You are very perceptive about the content. Sorry I just couldn't help myself when reading your profile. I did enjoy reading your profile and when I read the part "confident, but not arrogant", I just couldn't rsist turning that over to Rick. How do you like your irony? Yeah I know Rick is arrogant and obnoxious but that's just the way I like him. I wouldn't have sent Rick anyway if I didn't like your profile. Sometimes Rick is so subtly obnoxious it can be hard to tell where he is coming from. I take it since you didn't include your measurments you didn't find Rick appealing. In some ways Rick may be disturbingly real. In that case I want you to meet Geraud. To say that Geraud is different, but far less subtle is an understatement. Watch out for Geraud's message, it's interesting.

Thanks for the reply.





His Response Part 2
Exciting, but not psychotic Geraud well maybe not
Hi my name is Geraud.I am looking for someone who is fun loving, outgoing, and vicious. A good sense of smell is a big plus. I saw your pictures and think you are really lukewarm. I think with some work you could have a really nice smile. I may not be the dumbest tool in the shed but I can see right through superfacial people. I think that its very important to be accepting of all people and ideas and reach out to help those less fortune. I am not a maternalistic person. I love all animal feecies. Mostly I like lizards, rare birds, and other erotic animals. I am however allergic to moles which means I cant attend Pauls rituals anymore. I like midgets they look up to me. That is a joke. I have a good sense of humor ladies. I enjoy deep stimulating covservation but im not looking for a brain scientist. I really detect stupid burnettes.

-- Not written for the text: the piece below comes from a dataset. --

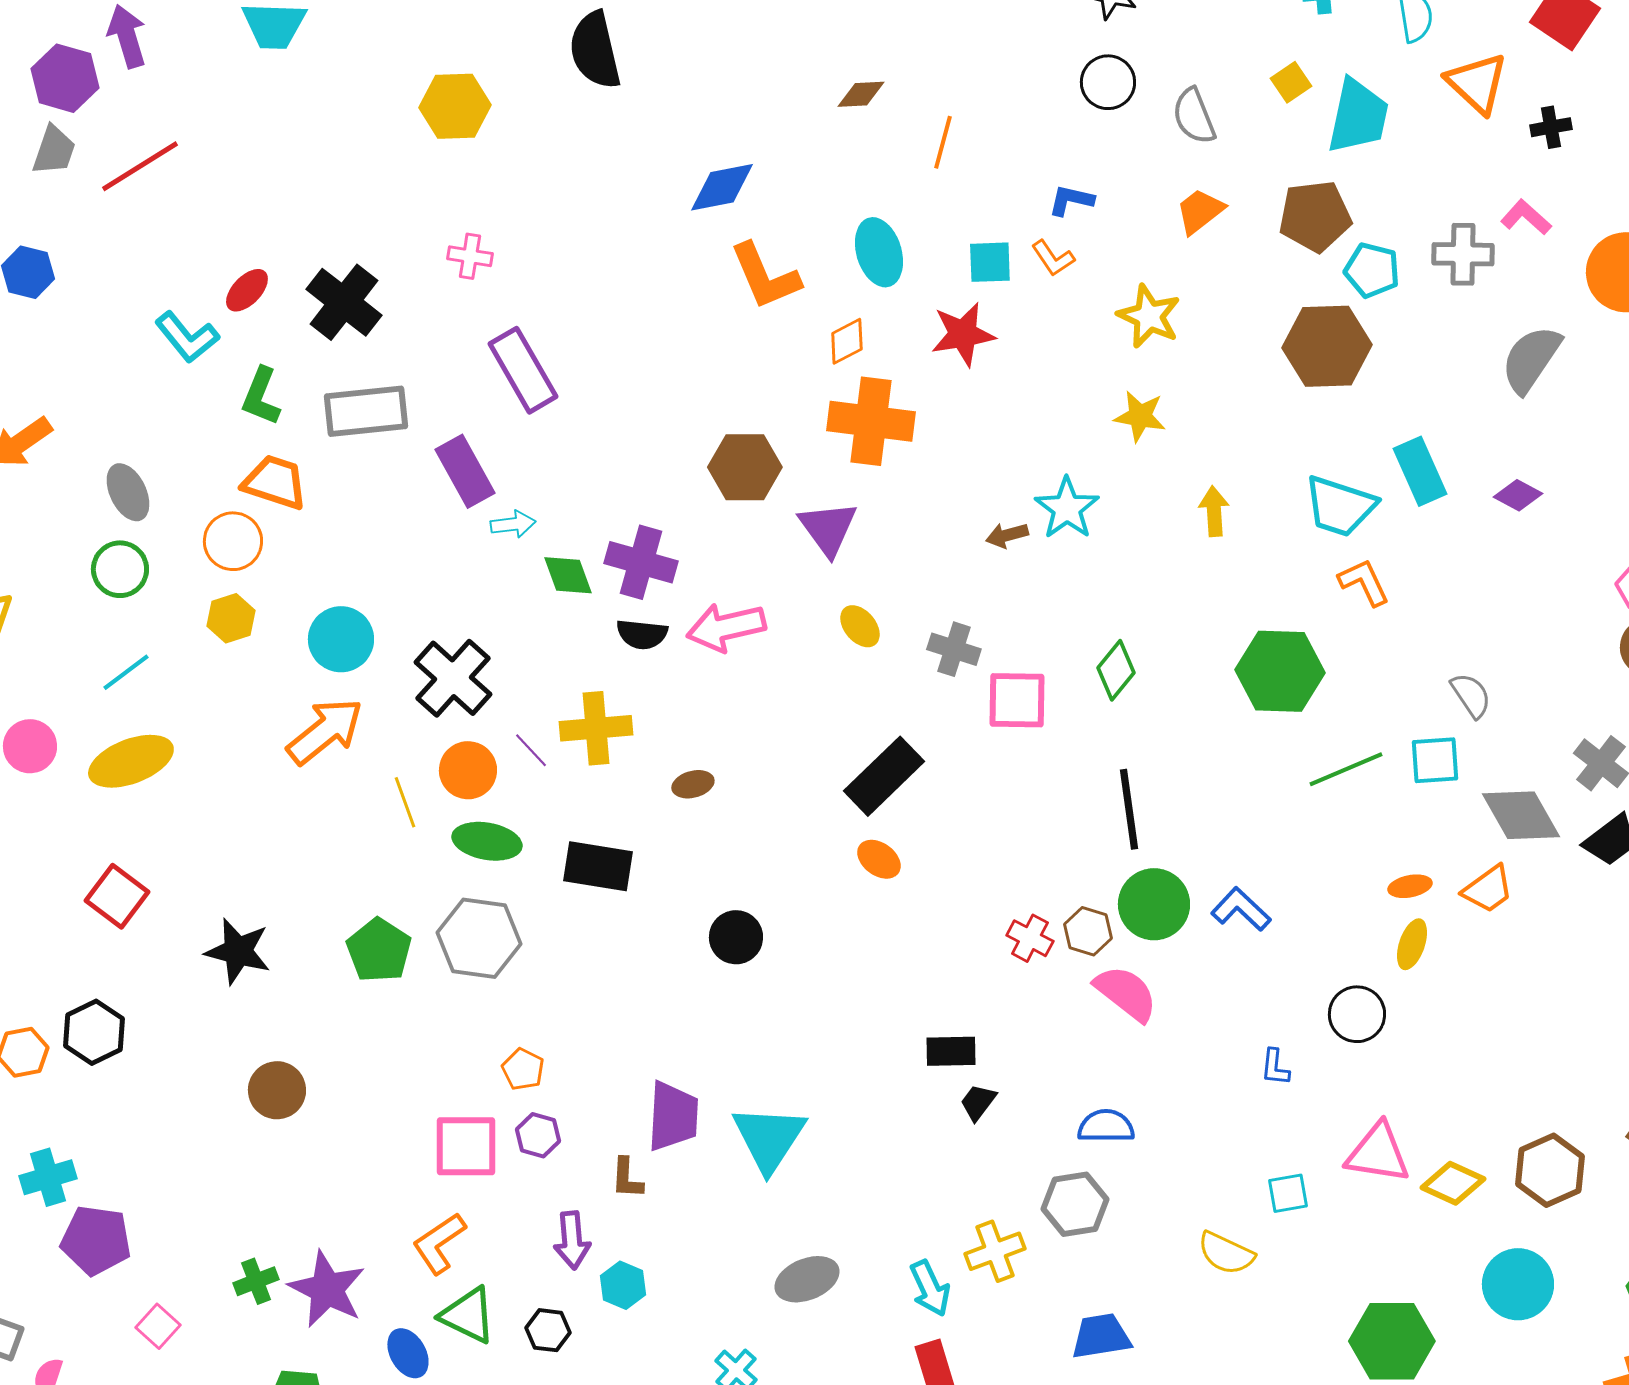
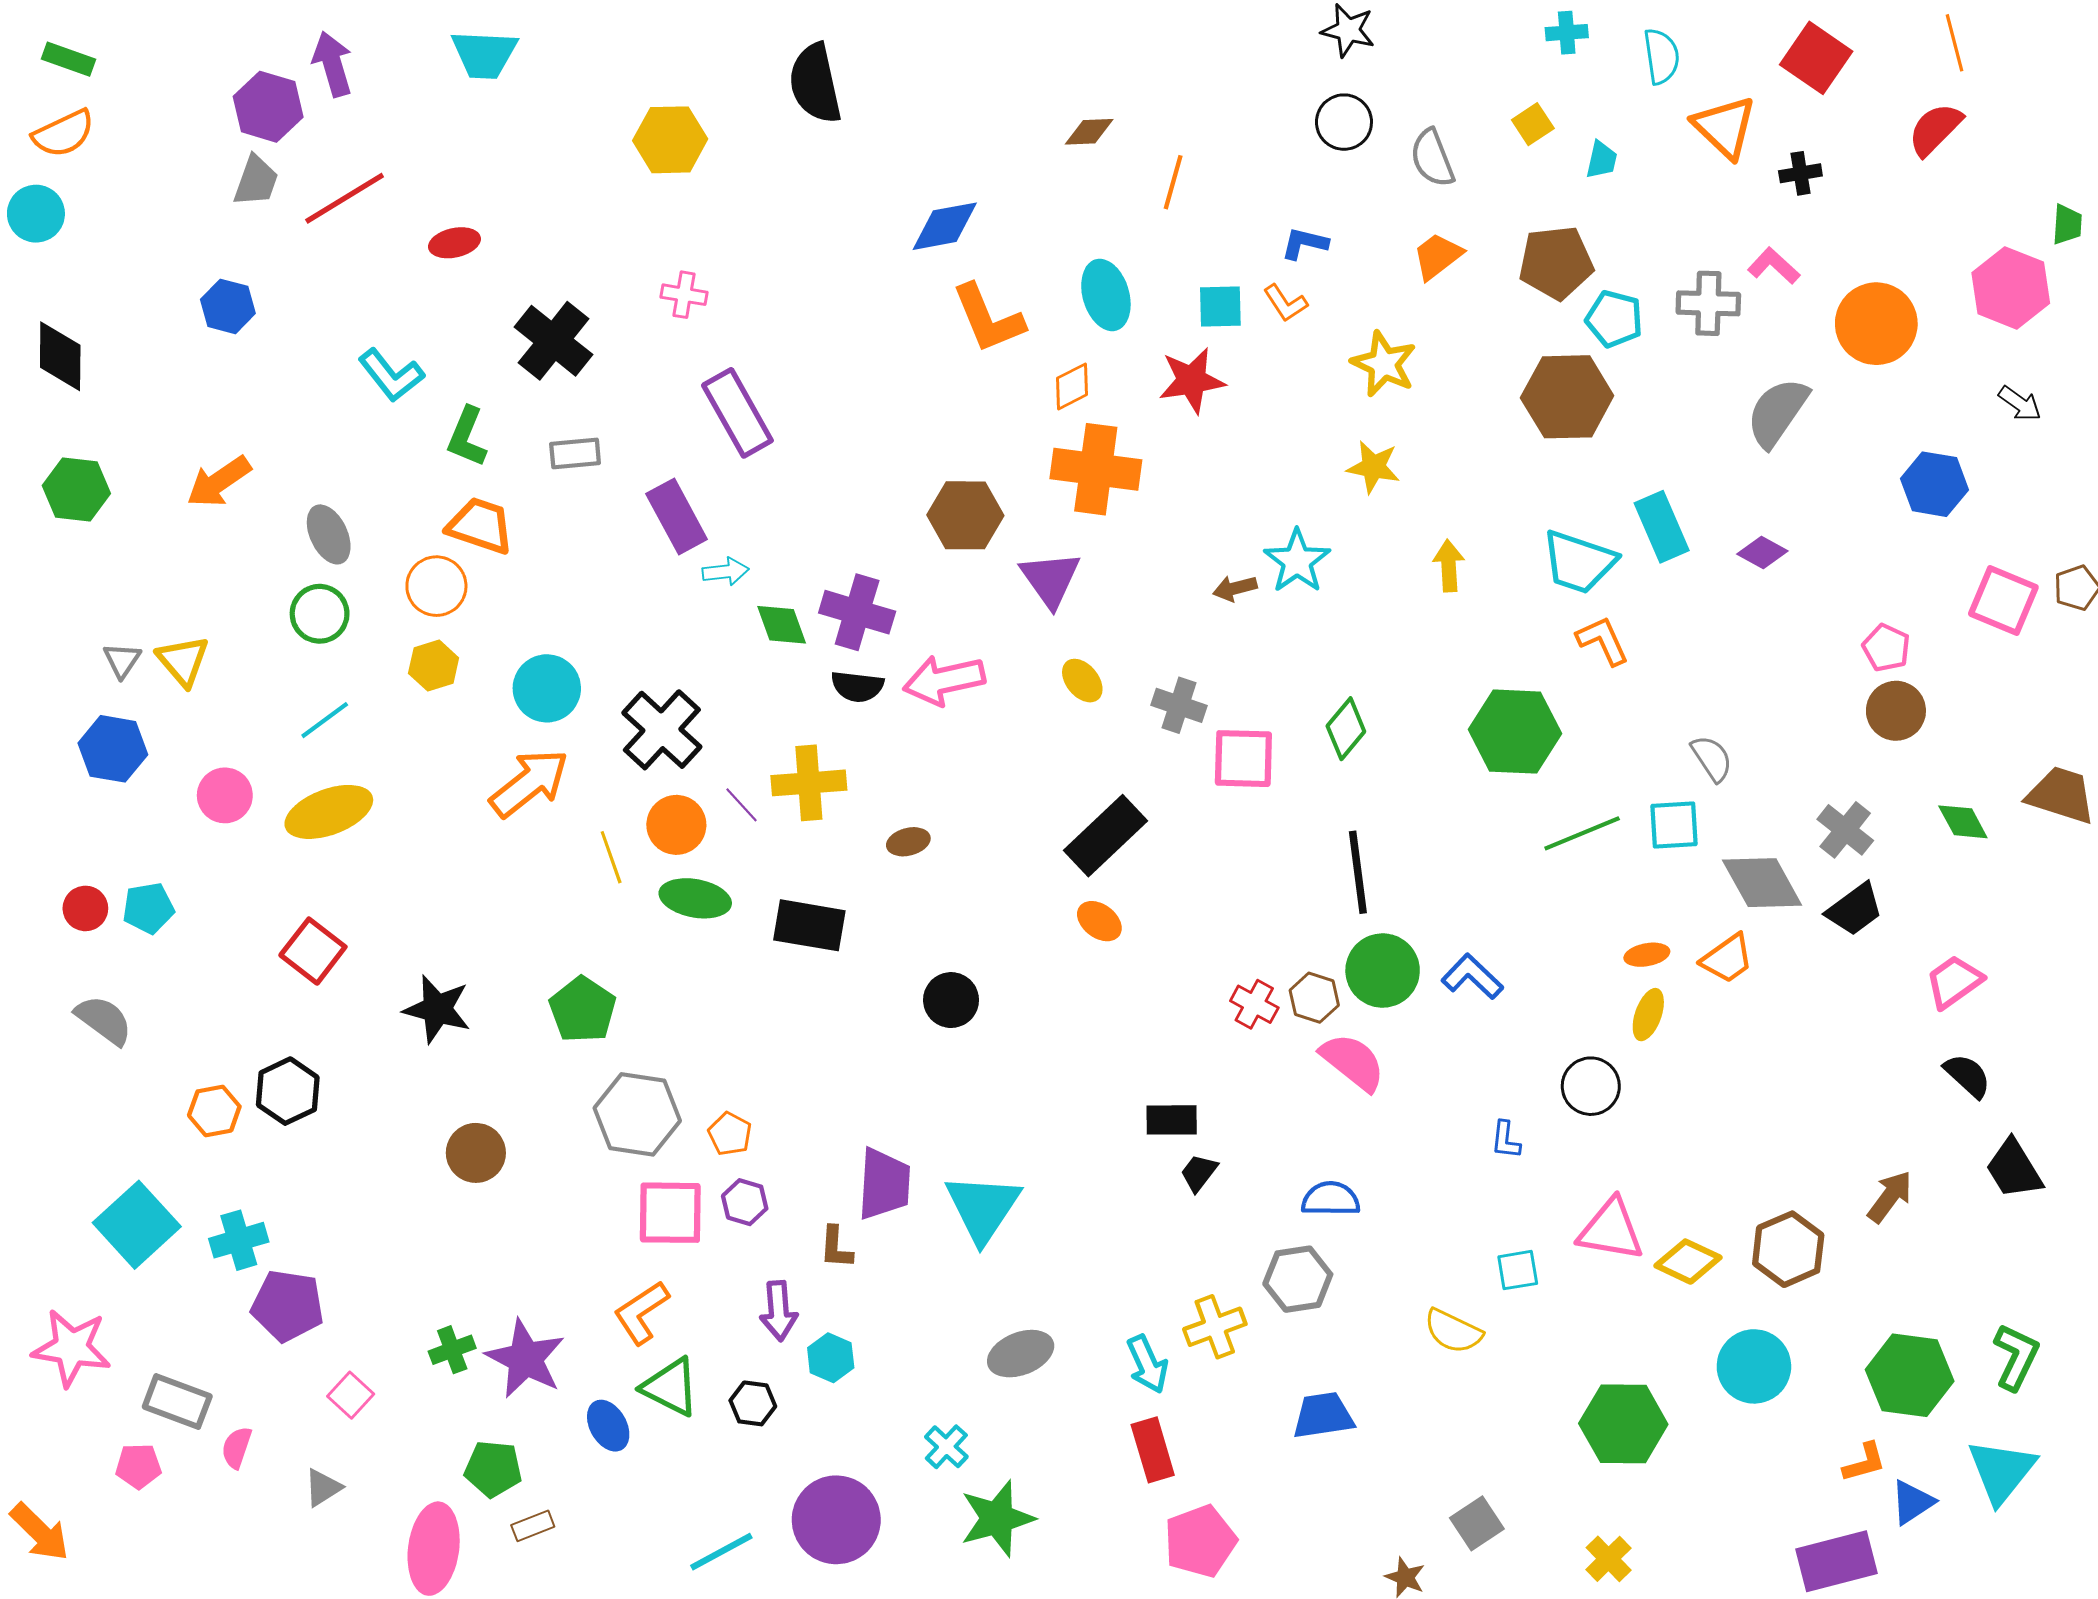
cyan trapezoid: (1358, 116) -> (1602, 160), size x0.5
red ellipse: (247, 290) -> (454, 243), moved, turned 33
gray rectangle: (366, 411) -> (575, 453), size x0.6
gray hexagon: (479, 938) -> (637, 1114), moved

Some deputy from the shariffs apartment made me shave my mullet. I not sure but he may have violated my constipational rights. I saw that guy Harry that lives down the hall this morning. He gave me an obese jesture. I hate him. That girl Dora Dale Jean in my GED class sits in front of me and has gas. I call her phartpounder but not to her chest. She is very large and intimating. She has a shitzoo named skippy. What a stupid name. He doesnt. I am sick of her bothering me and telling me she loves me. I think she is infected with me.

Thats enough about me I dont want you to get two excited. Id like to know more about you. Just tell me what your measuremints are and how much you make. Also Id like to know if you have a crimnal record. even if you dont i still may be interested.





My Reply 
 Hit that block button and secretly wonder if it's my ex-husband being his lovely psychodramatic self. I also decided I should start "dolling" myself up....never know who I'll meet sitting around the house... well except for the church ladies that keep knocking on my door adamant that I need to be saved. Pfffft!